Individual and group meetings based upon the clients’ needs take place. If there are complex finances, the neutral financial professional may do substantial initial work to gather information and sort out property and money issues. For clients with kids, the neutral facilitator may spend time working through challenges with parenting, scheduling, or other child issues.

5

Periodic group meetings and individual meetings continue as necessary until the clients and team explore and develop options and the clients decide on best options to resolve issues. For special issues (immigration, tax, valuation, appraisal issues, bankruptcy), the team may bring in other professionals known as allied professionals.

6

The attorneys prepare all the agreements needed to express the client’s decisions resolving the issues.
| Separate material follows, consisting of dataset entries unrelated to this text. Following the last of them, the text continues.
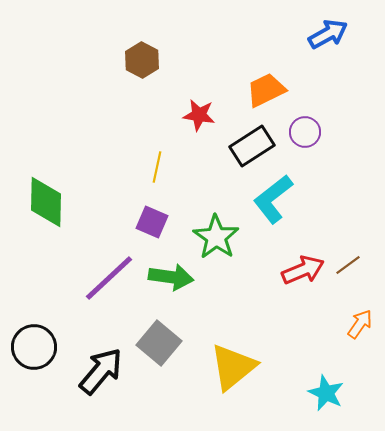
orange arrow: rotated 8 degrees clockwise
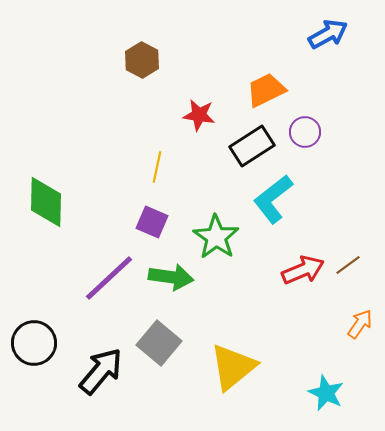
black circle: moved 4 px up
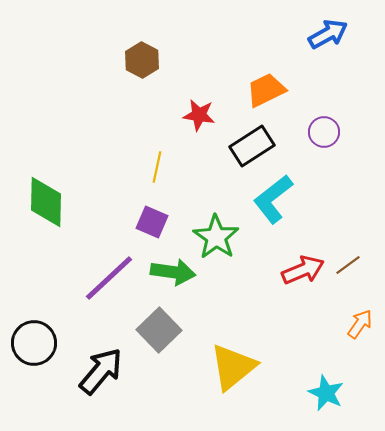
purple circle: moved 19 px right
green arrow: moved 2 px right, 5 px up
gray square: moved 13 px up; rotated 6 degrees clockwise
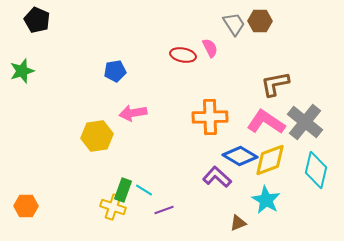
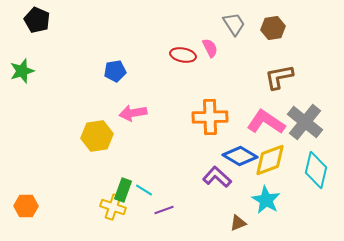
brown hexagon: moved 13 px right, 7 px down; rotated 10 degrees counterclockwise
brown L-shape: moved 4 px right, 7 px up
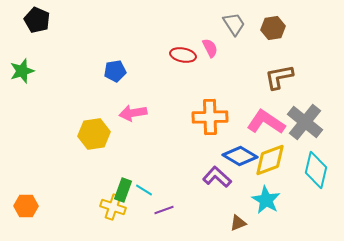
yellow hexagon: moved 3 px left, 2 px up
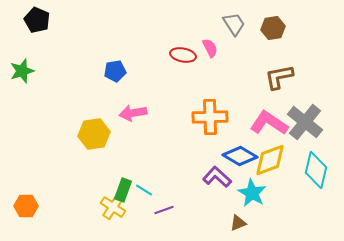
pink L-shape: moved 3 px right, 1 px down
cyan star: moved 14 px left, 7 px up
yellow cross: rotated 15 degrees clockwise
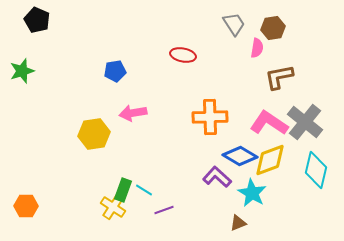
pink semicircle: moved 47 px right; rotated 36 degrees clockwise
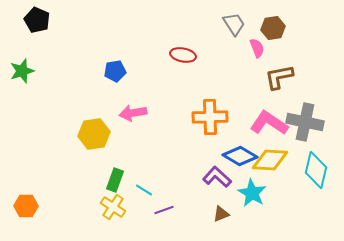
pink semicircle: rotated 30 degrees counterclockwise
gray cross: rotated 27 degrees counterclockwise
yellow diamond: rotated 24 degrees clockwise
green rectangle: moved 8 px left, 10 px up
brown triangle: moved 17 px left, 9 px up
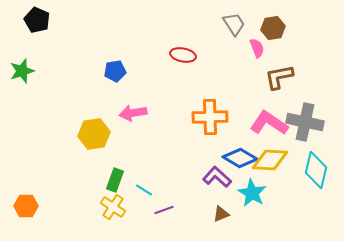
blue diamond: moved 2 px down
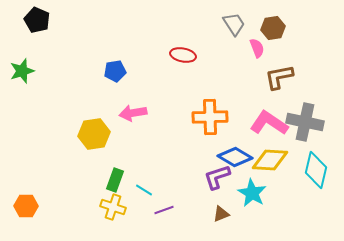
blue diamond: moved 5 px left, 1 px up
purple L-shape: rotated 60 degrees counterclockwise
yellow cross: rotated 15 degrees counterclockwise
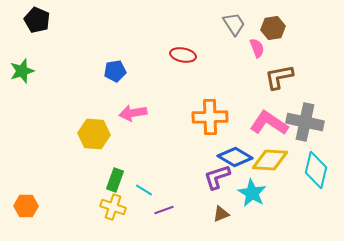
yellow hexagon: rotated 12 degrees clockwise
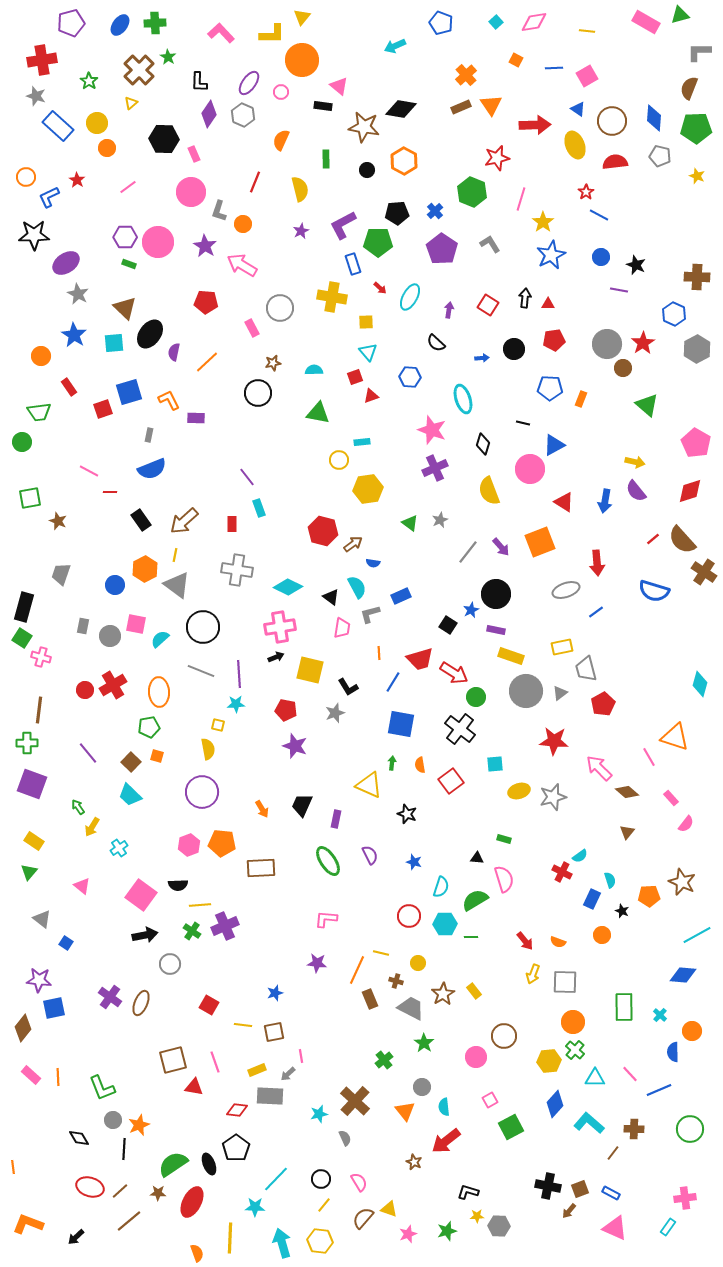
If the clients share children, the mental health professional works with the clients and prepares the detailed parenting plan. The clients carefully review the draft documents with their attorneys to make sure the documents precisely express the clients’ final decisions. The clients sign the agreement and, if there are children, their parenting plan.

7

For collaboratively resolved divorces or paternity matters, one attorney typically notifies the court the clients have successfully resolved their issues and the matter proceeds to an uncontested final hearing. Some judges will allow clients to file electronically final papers and will finish the matter with no hearing. The judge must review agreements regarding the children (such as the parenting plan and agreed child support). If the judge finds the agreements to be in the children’s best interests, the judge approves them and enters a final judgment of dissolution of marriage or paternity.